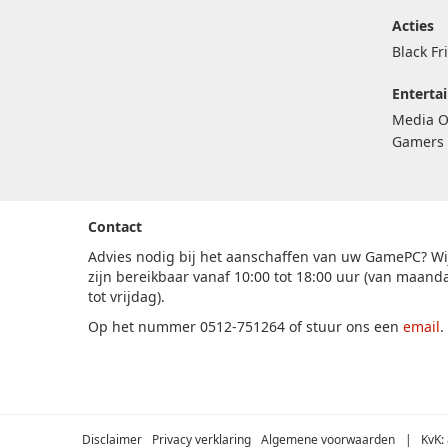
Acties
Black Fr
Enterta
Media O
Gamers 
Contact
Advies nodig bij het aanschaffen van uw GamePC? Wi
zijn bereikbaar vanaf 10:00 tot 18:00 uur (van maand
tot vrijdag).
Op het nummer 0512-751264 of stuur ons een
email
.
Disclaimer
Privacy verklaring
Algemene voorwaarden
| KvK:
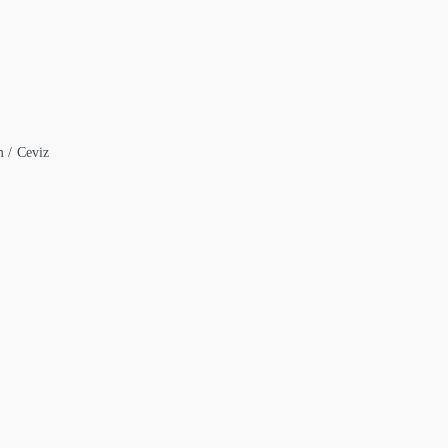
m / Ceviz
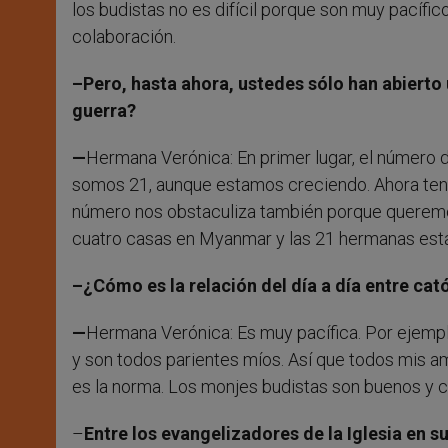
los budistas no es difícil porque son muy pacífico
colaboración.
–Pero, hasta ahora, ustedes sólo han abierto 
guerra?
—
Hermana Verónica: En primer lugar, el número
somos 21, aunque estamos creciendo. Ahora tene
número nos obstaculiza también porque queremo
cuatro casas en Myanmar y las 21 hermanas esta
–¿Cómo es la relación del día a día entre cat
—
Hermana Verónica: Es muy pacífica. Por ejemplo,
y son todos parientes míos. Así que todos mis am
es la norma. Los monjes budistas son buenos y 
–
Entre los evangelizadores de la Iglesia en 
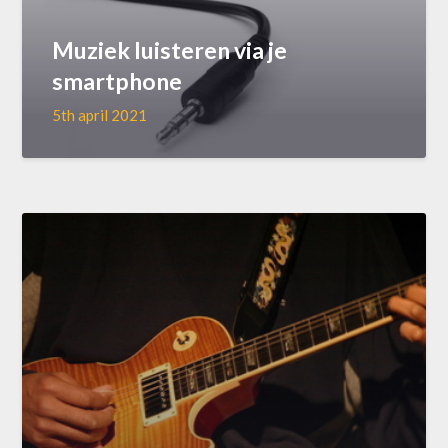
Muziek luisteren via je
smartphone
5th april 2021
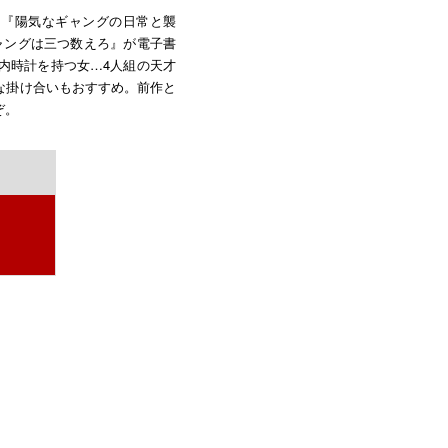
』『陽気なギャングの日常と襲
ャングは三つ数えろ』が電子書
内時計を持つ女…4人組の天才
な掛け合いもおすすめ。前作と
ぞ。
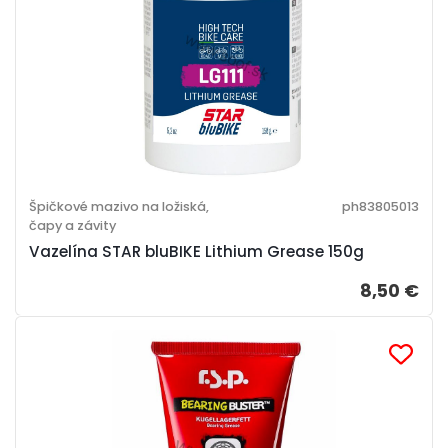
Špičkové mazivo na ložiská,
ph83805013
čapy a závity
Vazelína STAR bluBIKE Lithium Grease 150g
8,50 €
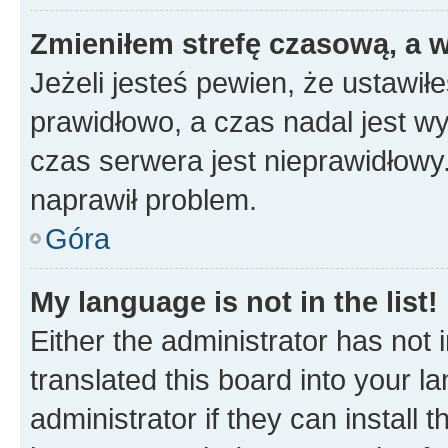
Zmieniłem strefę czasową, a w
Jeżeli jesteś pewien, że ustawił
prawidłowo, a czas nadal jest wy
czas serwera jest nieprawidłowy.
naprawił problem.
Góra
My language is not in the list!
Either the administrator has not
translated this board into your 
administrator if they can install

--------------------

- [EXERCISE DETAILS] Transcribe all lines above exactly, skipping pictures.

- [SOLUTION TO THE EXERCISE]
Acties
Black Fr
Enterta
Media O
Gamers 
Contact
Advies nodig bij het aanschaffen van uw GamePC? Wi
zijn bereikbaar vanaf 10:00 tot 18:00 uur (van maand
tot vrijdag).
Op het nummer 0512-751264 of stuur ons een
email
.
Disclaimer
Privacy verklaring
Algemene voorwaarden
| KvK:
m / Ceviz
los budistas no es difícil porque son muy pacífico
colaboración.
–Pero, hasta ahora, ustedes sólo han abierto 
guerra?
—
Hermana Verónica: En primer lugar, el número
somos 21, aunque estamos creciendo. Ahora tene
número nos obstaculiza también porque queremo
cuatro casas en Myanmar y las 21 hermanas esta
–¿Cómo es la relación del día a día entre cat
—
Hermana Verónica: Es muy pacífica. Por ejemplo,
y son todos parientes míos. Así que todos mis am
es la norma. Los monjes budistas son buenos y 
–
Entre los evangelizadores de la Iglesia en 
Muziek luisteren via je
smartphone
5th april 2021
』『陽気なギャングの日常と襲
ャングは三つ数えろ』が電子書
内時計を持つ女…4人組の天才
な掛け合いもおすすめ。前作と
ぞ。
Špičkové mazivo na ložiská,
ph83805013
čapy a závity
Vazelína STAR bluBIKE Lithium Grease 150g
8,50 €
Zmieniłem strefę czasową, a w
Jeżeli jesteś pewien, że ustawił
prawidłowo, a czas nadal jest wy
czas serwera jest nieprawidłowy.
naprawił problem.
Góra
My language is not in the list!
Either the administrator has not
translated this board into your 
administrator if they can install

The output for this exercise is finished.